▶ _MATERIAL SHOWN_:

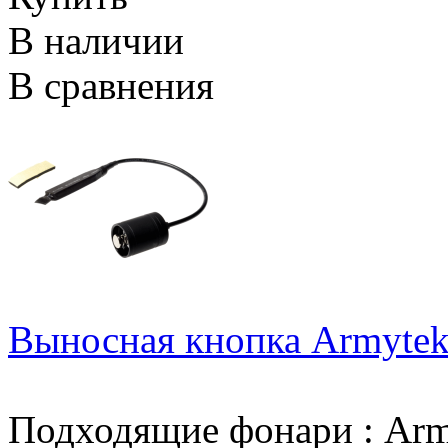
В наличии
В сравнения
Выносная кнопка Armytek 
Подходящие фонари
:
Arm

...

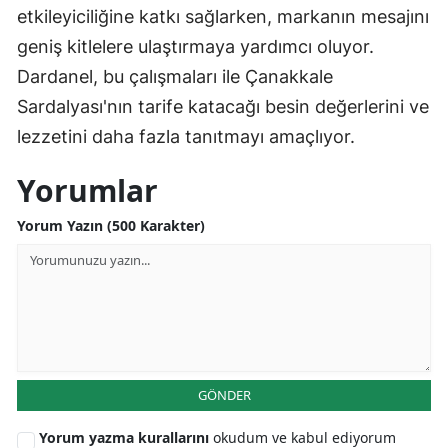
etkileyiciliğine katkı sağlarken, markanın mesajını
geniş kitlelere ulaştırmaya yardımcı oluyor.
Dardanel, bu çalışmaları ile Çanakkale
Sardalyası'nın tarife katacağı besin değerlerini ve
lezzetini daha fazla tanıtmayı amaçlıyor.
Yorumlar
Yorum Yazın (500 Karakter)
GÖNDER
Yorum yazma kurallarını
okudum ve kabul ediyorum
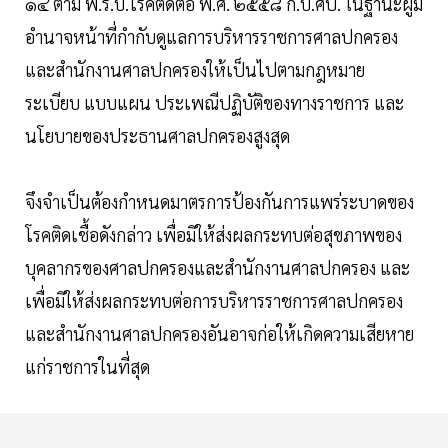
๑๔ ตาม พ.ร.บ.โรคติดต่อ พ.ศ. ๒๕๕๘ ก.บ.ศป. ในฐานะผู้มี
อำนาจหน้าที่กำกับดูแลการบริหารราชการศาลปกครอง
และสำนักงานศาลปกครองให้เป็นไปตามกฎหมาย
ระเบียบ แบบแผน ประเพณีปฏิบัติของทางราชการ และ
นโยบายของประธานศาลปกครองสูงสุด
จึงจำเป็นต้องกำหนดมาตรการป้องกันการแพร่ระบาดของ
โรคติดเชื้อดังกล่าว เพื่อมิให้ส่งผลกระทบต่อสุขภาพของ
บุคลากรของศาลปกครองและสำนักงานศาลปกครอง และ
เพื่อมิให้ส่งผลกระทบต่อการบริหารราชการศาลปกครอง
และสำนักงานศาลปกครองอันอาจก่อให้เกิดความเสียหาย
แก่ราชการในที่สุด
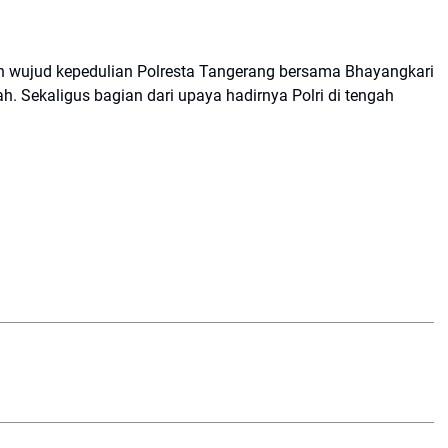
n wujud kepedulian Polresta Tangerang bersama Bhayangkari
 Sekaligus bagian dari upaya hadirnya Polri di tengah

==

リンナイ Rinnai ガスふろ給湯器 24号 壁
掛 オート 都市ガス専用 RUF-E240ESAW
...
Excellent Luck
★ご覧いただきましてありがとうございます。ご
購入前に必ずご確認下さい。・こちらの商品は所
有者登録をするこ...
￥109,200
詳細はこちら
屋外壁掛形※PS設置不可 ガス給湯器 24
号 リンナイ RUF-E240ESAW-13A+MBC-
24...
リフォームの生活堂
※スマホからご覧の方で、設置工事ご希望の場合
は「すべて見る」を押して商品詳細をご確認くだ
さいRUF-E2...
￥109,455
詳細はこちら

▶ _EXERCISE AIM_: Copy the stretch of the material from "n wujud kepedulian" through "Sekaligus bagian dari", replacing "Polresta Tangerang" with "Polres Tangerang" and leaving everything else unchanged. Give only those lines.

▶ _TASK RESPONSE_:
n wujud kepedulian Polres Tangerang bersama Bhayangkari
 Sekaligus bagian dari upaya hadirnya Polri di tengah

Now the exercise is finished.